Maria Koutourousiou, Juan C. Fernandez-Miranda, Eric W. Wang, Carl H. Snyderman, M.B.A. and Paul A. Gardner
Recently, endoscopic endonasal surgery (EES) has been introduced in the management of skull base tumors, with constantly improving outcomes and increasing indications. The authors retrospectively reviewed the effectiveness of EES in the management of olfactory groove meningiomas.
Between February 2003 and December 2012, 50 patients (64% female) with olfactory groove meningiomas underwent EES at the University of Pittsburgh Medical Center. The authors present the results of EES and analyze the resection rates, clinical outcome, complications, and limitations of this approach.

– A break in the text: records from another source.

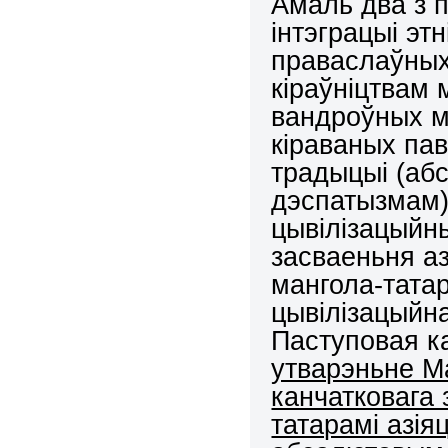
Амаль два з п
інтэграцыі эт
праваслаўных
кіраўніцтвам 
вандроўных ма
кіраваных па
традыцыі (абс
дэспатызмам)
цывілізацыйны
засваеньня аз
мангола-татар
цывілізацыйна
Паступовая к
утварэньне М
канчатковага
татарамі азія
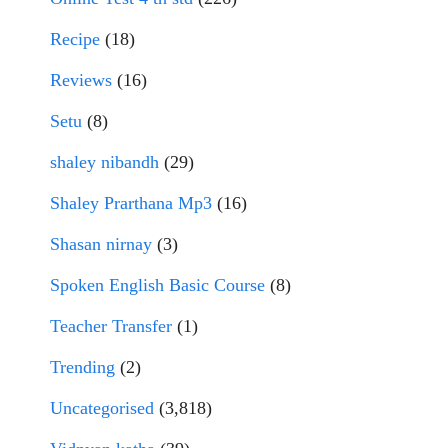
Recipe
(18)
Reviews
(16)
Setu
(8)
shaley nibandh
(29)
Shaley Prarthana Mp3
(16)
Shasan nirnay
(3)
Spoken English Basic Course
(8)
Teacher Transfer
(1)
Trending
(2)
Uncategorised
(3,818)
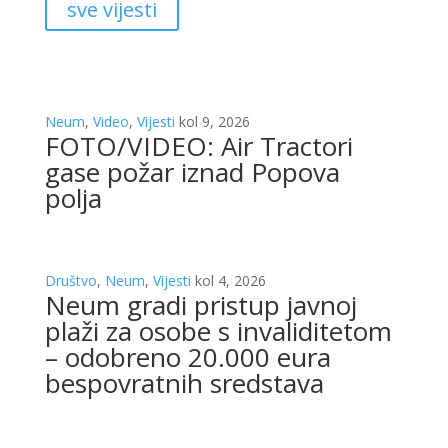
sve vijesti
Neum
,
Video
,
Vijesti
kol 9, 2026
FOTO/VIDEO: Air Tractori
gase požar iznad Popova
polja
Društvo
,
Neum
,
Vijesti
kol 4, 2026
Neum gradi pristup javnoj
plaži za osobe s invaliditetom
– odobreno 20.000 eura
bespovratnih sredstava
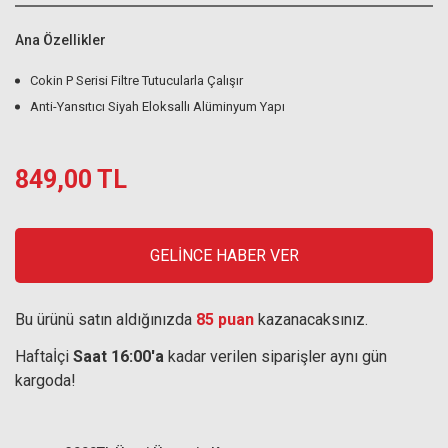
Ana Özellikler
Cokin P Serisi Filtre Tutucularla Çalışır
Anti-Yansıtıcı Siyah Eloksallı Alüminyum Yapı
849,00 TL
GELİNCE HABER VER
Bu ürünü satın aldığınızda
85 puan
kazanacaksınız.
Haftaİçi
Saat 16:00'a
kadar verilen siparişler aynı gün
kargoda!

Forty-four patients presented with primary tumors, whereas six were previously treated elsewhere. The patients’ mean age was 57.1 years (range 27–88 years). Clinical presentation included altered mental status (36%), visual loss (30%), headache (24%), and seizures (20%). The mean maximum tumor diameter was 41.6 mm (range 18–80 mm). All patients underwent EES, which was performed in stages in 18 giant tumors. Complete tumor resection (Simpson Grade I) was achieved in 66.7% of the 45 patients in whom it was the goal, and 13 (28.9%) had near-total resection (> 95% of the tumor). Tumor size, calcification, and absence of cortical cuff from vasculature were significant factors that influenced the degree of resection (p = 0.002, p = 0.024, and p = 0.028, respectively). Tumor residual was usually at the most lateral and anterior tumor margins.

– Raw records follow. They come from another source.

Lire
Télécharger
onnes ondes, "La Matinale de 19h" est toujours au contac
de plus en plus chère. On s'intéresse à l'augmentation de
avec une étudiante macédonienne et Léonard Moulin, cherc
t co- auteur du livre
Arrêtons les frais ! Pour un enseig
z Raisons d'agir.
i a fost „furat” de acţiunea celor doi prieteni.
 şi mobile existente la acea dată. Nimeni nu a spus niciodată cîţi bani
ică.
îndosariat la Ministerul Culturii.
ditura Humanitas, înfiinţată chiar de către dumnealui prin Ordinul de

Following EES, mental status was improved or normalized in 77.8% of the cases, vision was improved or restored in 86.7 %, and headaches resolved in 83.3 %. There was no postoperative deterioration of presenting symptoms. Complications were increased in tumors > 40 mm and included CSF leakage (30%), which was significantly associated with lobular tumor configuration (p = 0.048); pulmonary embolism/deep vein thrombosis, more commonly in elderly patients (20%); sinus infections (10%); and delayed abscess months or years after EES (6%). One patient had an intraoperative vascular injury resulting in transient hemiparesis (2%). There were no perioperative deaths. During a mean follow-up period of 32 months (median 22 months, range 1–115 months), 1 patient underwent repeat EES for tumor regrowth.

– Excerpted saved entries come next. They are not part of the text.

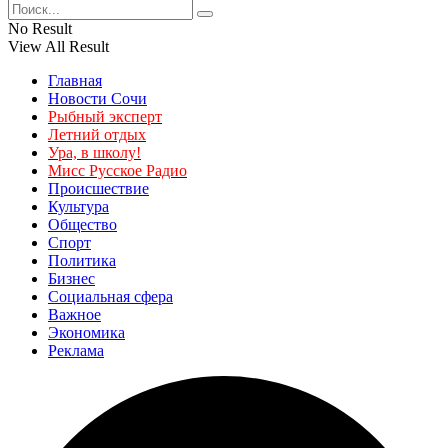
No Result
View All Result
Главная
Новости Сочи
Рыбный эксперт
Летний отдых
Ура, в школу!
Мисс Русское Радио
Происшествие
Культура
Общество
Спорт
Политика
Бизнес
Социальная сфера
Важное
Экономика
Реклама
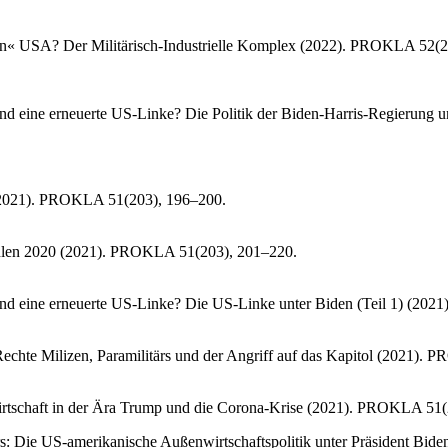
alen« USA? Der Militärisch-Industrielle Komplex (2022). PROKLA 52(
d eine erneuerte US-Linke? Die Politik der Biden-Harris-Regierung 
(2021). PROKLA 51(203), 196–200.
len 2020 (2021). PROKLA 51(203), 201–220.
nd eine erneuerte US-Linke? Die US-Linke unter Biden (Teil 1) (20
 Rechte Milizen, Paramilitärs und der Angriff auf das Kapitol (2021)
irtschaft in der Ära Trump und die Corona-Krise (2021). PROKLA 51
ders: Die US-amerikanische Außenwirtschaftspolitik unter Präsident B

Endoscopic endonasal surgery has shown good clinical outcomes regardless of patient age, previous treatment, or tumor characteristics. Tumor size > 40 mm, calcification, and absence of cortical vascular cuff limit GTR with EES; in addition, large tumors are associated with increased postoperative complications. Significant lateral and anterior dural involvement may represent indications for using traditional craniotomies for the management of these tumors. Postoperative CSF leakage remains a problem that necessitates innovations in EES reconstruction techniques.